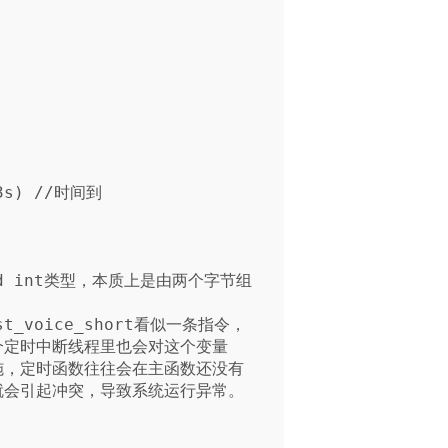
igned int类型，本质上是由两个字节组
nst_voice_short看似一条指令，

定时中断线程里也会对这个变量

，定时函数往往会在主函数还没有

会引起冲突，导致系统运行异常。
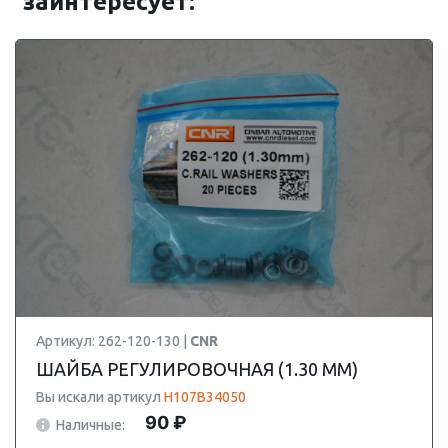
заинтересует:
Артикул: 262-120-130 |
CNR
ШАЙБА РЕГУЛИРОВОЧНАЯ (1.30 MM)
Вы искали артикул
H107B34050
90 ₽
Наличные:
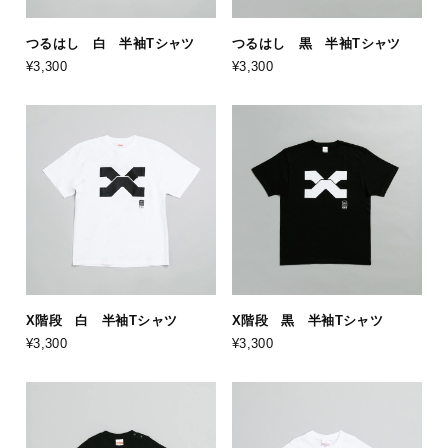
つるはし 白 半袖Tシャツ
つるはし 黒 半袖Tシャツ
¥3,300
¥3,300
X階段 白 半袖Tシャツ
X階段 黒 半袖Tシャツ
¥3,300
¥3,300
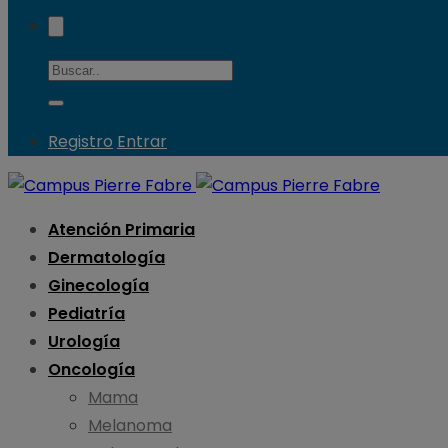
Registro
Entrar
Atención Primaria
Dermatología
Ginecología
Pediatría
Urología
Oncología
Mama
Melanoma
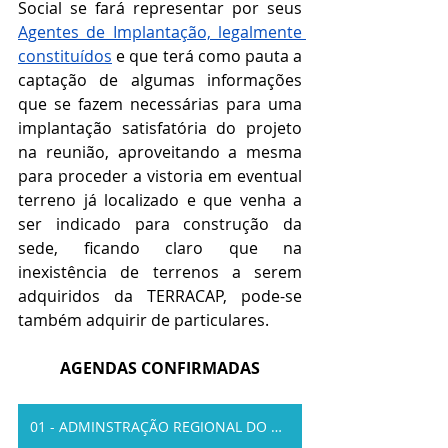
Social se fará representar por seus 
Agentes de Implantação, legalmente 
constituídos
 e que terá como pauta a 
captação de algumas informações 
que se fazem necessárias para uma 
implantação satisfatória do projeto 
na reunião, aproveitando a mesma 
para proceder a vistoria em eventual 
terreno já localizado e que venha a 
ser indicado para construção da 
sede, ficando claro que na 
inexistência de terrenos a serem 
adquiridos da TERRACAP, pode-se 
também adquirir de particulares. 
AGENDAS CONFIRMADAS
01 - ADMINSTRAÇÃO REGIONAL DO RANCHO FUNDO i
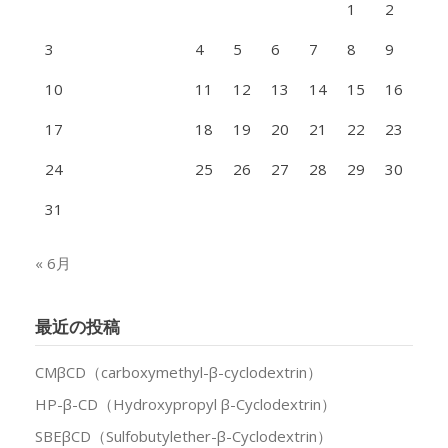
1
2
3
4
5
6
7
8
9
10
11
12
13
14
15
16
17
18
19
20
21
22
23
24
25
26
27
28
29
30
31
« 6月
最近の投稿
CMβCD（carboxymethyl-β-cyclodextrin）
HP-β-CD（Hydroxypropyl β-Cyclodextrin）
SBEβCD（Sulfobutylether-β-Cyclodextrin）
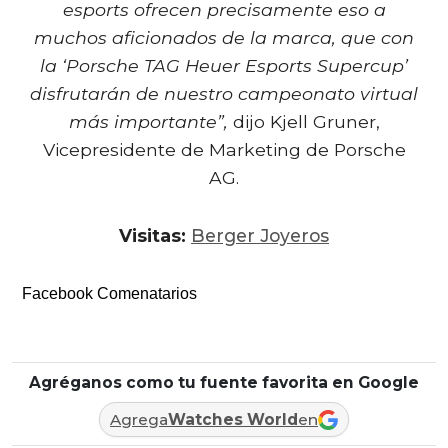
esports ofrecen precisamente eso a
muchos aficionados de la marca, que con
la ‘Porsche TAG Heuer Esports Supercup’
disfrutarán de nuestro campeonato virtual
más importante”,
dijo Kjell Gruner,
Vicepresidente de Marketing de Porsche
AG.
Visitas:
Berger Joyeros
Facebook Comenatarios
Agréganos como tu fuente favorita en Google
Agrega
Watches World
en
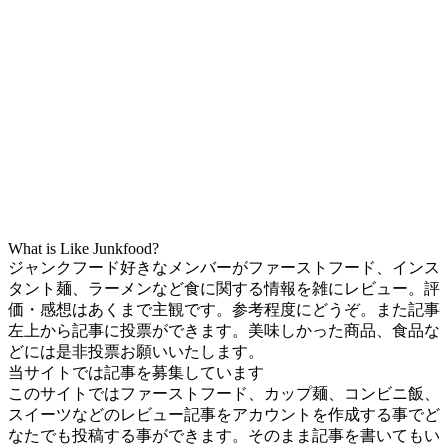
What is Like Junkfood?
ジャンクフード好きなメンバーがファーストフード、インス
タント麺、ラーメンなど食に関する情報を雑にレビュー。評
価・感想はあくまで主観です。参考程度にどうぞ。また記事
左上から記事に投票ができます。美味しかった商品、食品な
どには是非投票お願いいたします。
当サイトでは記事を募集しています
このサイトではファーストフード、カップ麺、コンビニ飯、
スイーツなどのレビュー記事をアカウントを作成する事でど
なたでも投稿する事ができます。そのまま記事を書いてもい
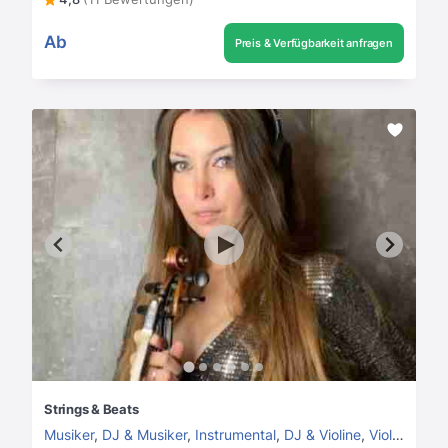
Ab
Preis & Verfügbarkeit anfragen
Strings & Beats
Musiker
,
DJ & Musiker
,
Instrumental
,
DJ & Violine
,
Violinist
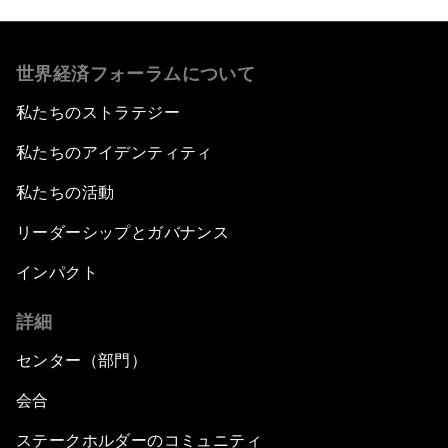
世界経済フォーラムについて
私たちのストラテジー
私たちのアイデンティティ
私たちの活動
リーダーシップとガバナンス
インパクト
詳細
センター（部門）
会合
ステークホルダーのコミュニティ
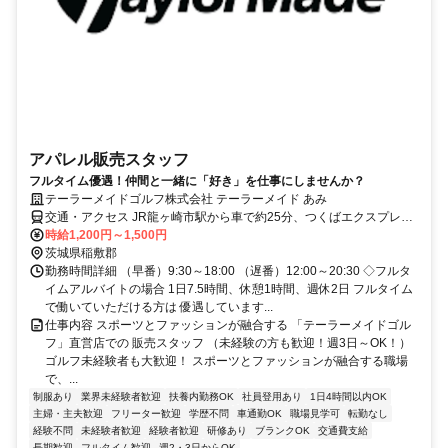
アパレル販売スタッフ
フルタイム優遇！仲間と一緒に「好き」を仕事にしませんか？
テーラーメイドゴルフ株式会社 テーラーメイド あみ
交通・アクセス JR龍ヶ崎市駅から車で約25分、つくばエクスプレス
つくば駅から車で約35分、JR荒川沖駅東口からバスで約25分、JR牛
時給1,200円～1,500円
久駅からバスで約25分（土日祝のみ）
茨城県稲敷郡
勤務時間詳細 （早番）9:30～18:00 （遅番）12:00～20:30 ◇フルタ
イムアルバイトの場合 1日7.5時間、休憩1時間、週休2日 フルタイム
で働いていただける方は 優遇しています...
仕事内容 スポーツとファッションが融合する 「テーラーメイドゴル
フ」直営店での 販売スタッフ （未経験の方も歓迎！週3日～OK！）
ゴルフ未経験者も大歓迎！ スポーツとファッションが融合する職場
で、...
制服あり
業界未経験者歓迎
扶養内勤務OK
社員登用あり
1日4時間以内OK
主婦・主夫歓迎
フリーター歓迎
学歴不問
車通勤OK
職場見学可
転勤なし
経験不問
未経験者歓迎
経験者歓迎
研修あり
ブランクOK
交通費支給
長期歓迎
フルタイム歓迎
週2・3日からOK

——————

Whenever a line in the data above contains the word "como", include it in the tally, and report only the final number.

=== Result of this task ===
2